Report every line of the data that includes "right".

Start of DATA FOR REVIEW

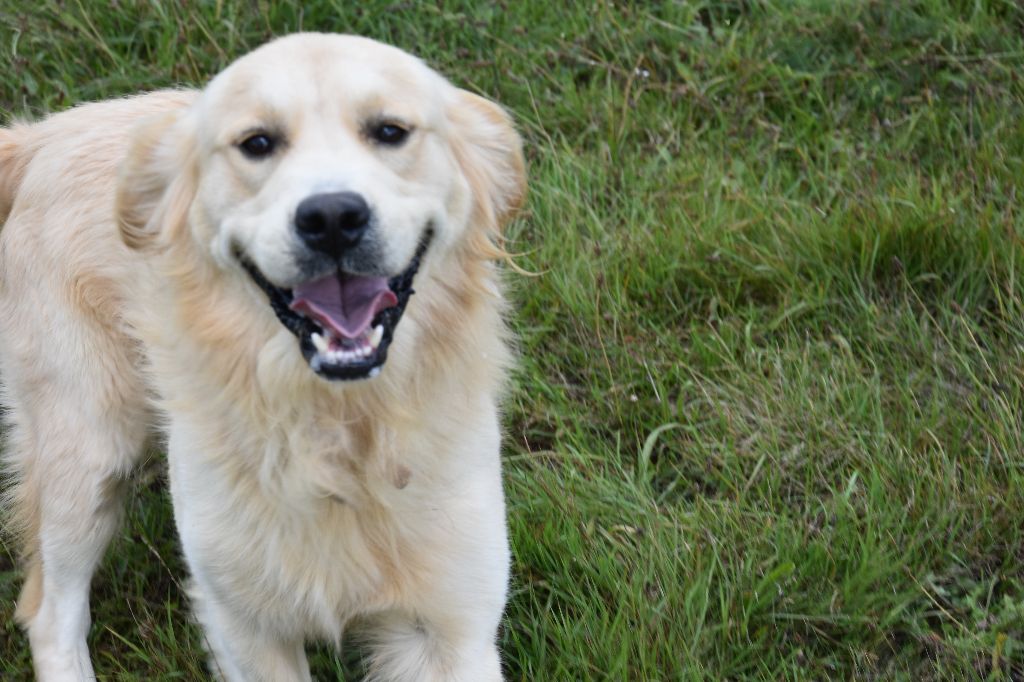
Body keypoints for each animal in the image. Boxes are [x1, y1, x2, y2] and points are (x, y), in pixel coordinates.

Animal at [0, 33, 524, 679]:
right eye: (257, 143)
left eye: (390, 131)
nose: (332, 218)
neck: (335, 431)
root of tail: (40, 138)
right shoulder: (243, 625)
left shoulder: (451, 631)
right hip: (91, 455)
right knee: (51, 614)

End of DATA FOR REVIEW

> [FINISHED TASK]:
right eye: (257, 143)
right shoulder: (243, 625)
right hip: (91, 455)
right knee: (51, 614)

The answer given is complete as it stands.